# Advice wanted on good 35mm slide scanner



## Bjornbro (Feb 19, 2000)

I have the dubious honour of being the "family archivist" and as such I will need to digitally transfer all of our 35mm slide photos. It's nice hobby really, I have just finished the 8mm film transfer to DVD and I'm ready to move on to the slides. When this done I'll be scanning the printed photos, since my mom accidently threw out all the negatives a few years ago.


----------



## Dr.G. (Aug 4, 2001)

Bjornbro, we are in the same boat (although one of us has a Mac in hand). Still, regardless of needless details, when I asked the same question, Macdoc suggested the Epson 3200. I was looking at this scanner, plus the Canon 9900F. Both are being sold at Henry's, so I have an idea of their price. Macdoc also suggested the Kodak processing of slides in batches which are then placed on a CD. Good luck, mon ami.

[Provided information]:
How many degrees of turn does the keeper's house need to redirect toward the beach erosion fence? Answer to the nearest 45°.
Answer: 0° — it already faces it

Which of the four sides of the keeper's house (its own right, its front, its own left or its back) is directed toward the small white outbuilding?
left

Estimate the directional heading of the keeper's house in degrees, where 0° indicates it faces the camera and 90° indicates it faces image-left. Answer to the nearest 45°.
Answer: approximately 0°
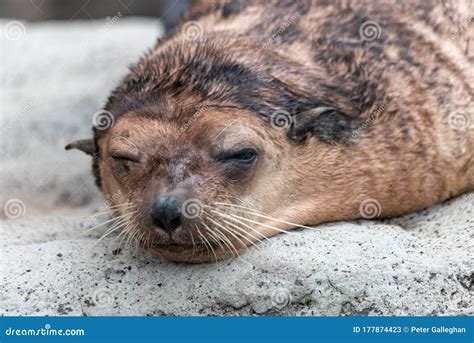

[Activity 1]: In the slide scanner thread, which scanner did Macdoc suggest to Dr.G.?
[Activity 2]: Extend the slide scanner thread, picking up after its last sentence.

[Task answer 1]: The Epson 3200.

[Task answer 2]:
How is your little girl???


----------



## MacDoc (Nov 3, 2001)

Stay off the Canon due to software support issues but our staff who is very picky loves his 3200.
Surprising that a desktop can rival a dedicated slide scanner..technology moves on


----------



## Dr.G. (Aug 4, 2001)

Macdoc, I shall await your views about the iMac RAM question I posted in another thread. Our MacMaven here at MUN felt the same way about Epson scanners as you do, so you run in good company.


----------



## CubaMark (Feb 16, 2001)

For what it's worth, we've been using a Pacific Image PF 3600 Pro dedicated slide scanner with our FP iMac 800. The driver only works from within Photoshop, but since that's where the images end up anyway, it's no big deal.

I'll give P.I. kudos for getting the scanner support out so quickly. They did it faster than Canon did for our N650U.

(I'm still burning  that there is no standalone toolbox in OS X for the Canon scanner)

M.


----------



## Dr.G. (Aug 4, 2001)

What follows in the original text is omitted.